Bilinç-Madde İlişkisi ve Bilincin Evrimi -I
Bilinç-Madde İlişkisi ve Bilincin Evrimi -II
Bilinç-Madde İlişkisi ve Bilincin Evrimi -III
Milyarlarca yıl kökeni olan canlılığın, aslında çevre ile etki-tepki geliştirecek biçimde iletişim sayılabilecek elektro-kimyasal etkileşim becerisini çok erken dönemlerde kazandığını bilmekteyiz. Bu, bilince giden milyarlarca yıllık serüvenin ilk aşamasıydı. Bilincin kökeni ve biyolojik yapısı, milyarlarca yıllık evrimin bir ürünüydü. Kendinin ve çevresinin farkında olma, ayrıştırma, benzeştirme, soyutlama ve kritik yapma becerileri yani gerçek anlamda bilinç, insan türleri ile birlikte oluştu. Artık yalnızca etki ve tepkiden daha fazlası, maddenin bir ürünü olarak onun ve kendisinin farkında olma, kendisini ve çevresini değiştirme becerisine dönüşmüştü. Bu sayede, biyolojik olarak beyni dışarıda bırakıldığında oldukça zayıf ve dezavantajlı bir fiziksel yapısı olan insan, bilinci sayesinde ilkel türleri ile birlikte canlılar arasında yaklaşık iki milyon yıldır süper avcı pozisyonundadır. Pençeleri, sivri ve iri dişleri, kamuflaja veya kendisini soğuktan koruyacak bir posta, diğer canlıları alt etmesine yarayacak ölçüde bir güce sahip olmayan insan, bilinci sayesinde maddeyi kullanarak, üreterek ve çevresini şekillendirerek bu eksikleri bir dezavantaj olmaktan çıkarmıştır. Bu eksiklikler, aynı zamanda insanın tabiat ile olan çelişkisini oldukça derin tutmuş, bilincin gelişimine katkı sağlamıştır.
İnsanın bilinci ele alışı, varlık sorununun ve tartışmalarının en önemli başlığı olarak kalmaya devam etmektedir. Önceki bölümlerde ele aldığımız gibi, bilinci maddenin kökeni olarak ele alan idealist yaklaşımlardan, bilinci mekanik, gelişen yönünü ve aynı zamanda maddeyi değiştirebilen yönünü görmezden gelen kaba materyalist anlayışlar da mevcuttur.
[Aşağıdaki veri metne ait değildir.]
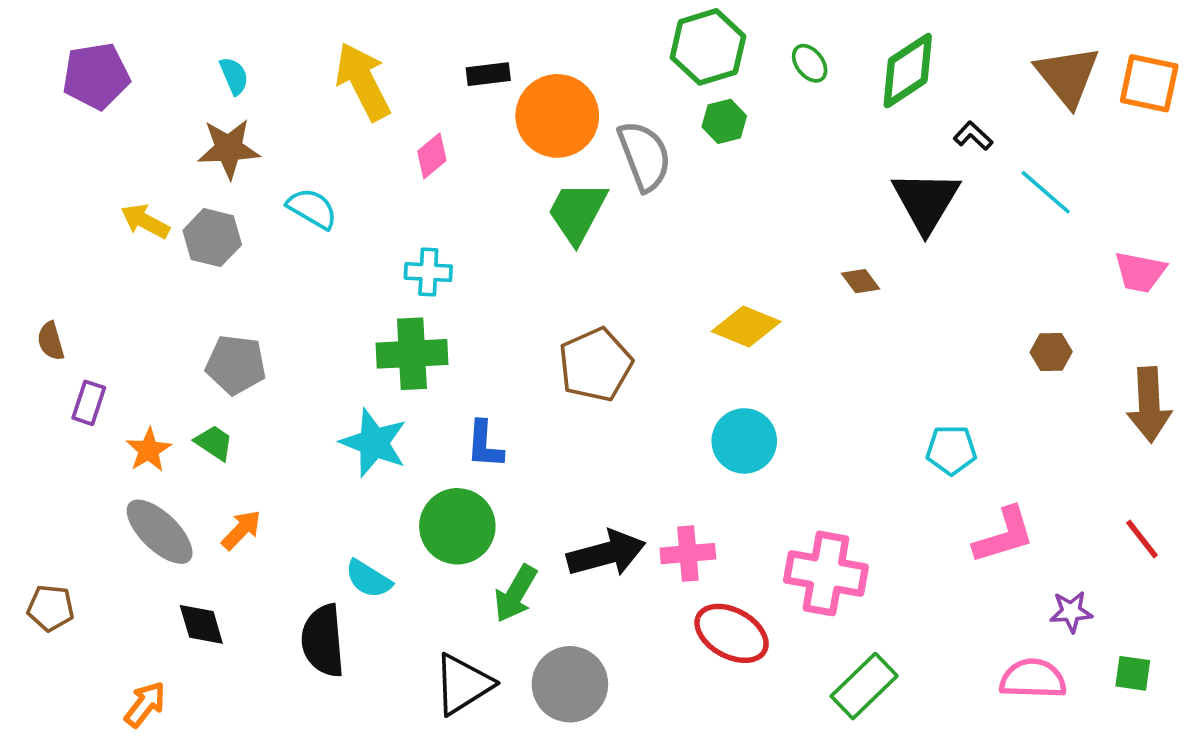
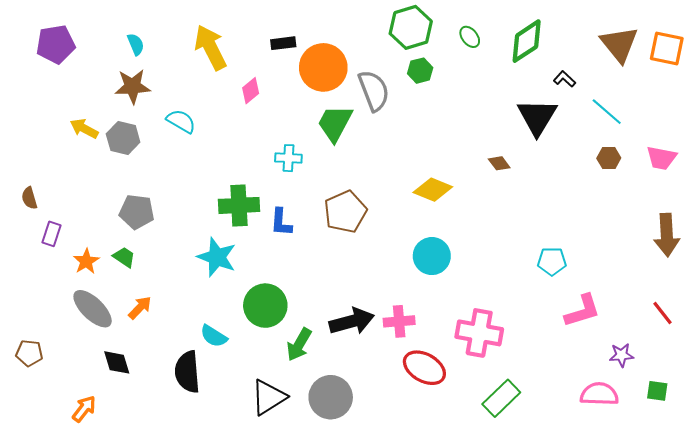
cyan cross: (428, 272) -> (288, 158), moved
brown hexagon: (1051, 352) -> (609, 158), moved
blue L-shape: (485, 445) -> (281, 222), moved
Bilincin ele alınışının yalnızca biyoloji biliminin bilgi-birikiminin gelişimi ile değil, aynı zamanda bu birikimin doğru bir yöntem ile ele alınması aracılığıyla doğru bir zemine oturmasının sağlanabileceği Marks ve Engels ile birlikte daha net biçimde görüldü. Elbette biyoloji biliminde ortaya çıkan her gelişim, bilincin saklı kalan yönlerinin açığa çıkmasına yarıyordu; ancak o dönemde dahi bilincin maddesel ve gelişen yönüne dair yeterli bilgi-birikim vardı. Sorun yaklaşım ve doğru bir temelin yaratılma sorunuydu. Çünkü bilince yönelik yaklaşım, aynı zamanda üretim faaliyetine, üretim ilişkilerine ve toplumsal yaşamın bütününe yönelik yaklaşımı etkileyen ve yer yer belirleyen bir öneme sahipti. Bilincimiz, maddenin doğasından ayrıştırılamazdı. O hem maddenin bir ürünü, biçimi, faaliyeti idi hem de gelişen ve değiştiren bir unsurdu. Toplumsal yaşamda da bilincin ne biçimde şekillendiği, toplumun geleceğini belirlemekteydi. Öyle ki insanın tabiat karşısında en büyük silahı olan bilinç, ne biçimde şekillendiğine göre değişerek insanlığın geleceğini tehdit eden sonuçlar dahi üretebilmektedir. Çünkü bilinç maddeyi soyutlamalar yaparak algılar, bu soyutlamaları gerçekle ne kadar temas edecek biçimde şekillendirirse o denli avantaj sağlar, geleceğini şekillendirir.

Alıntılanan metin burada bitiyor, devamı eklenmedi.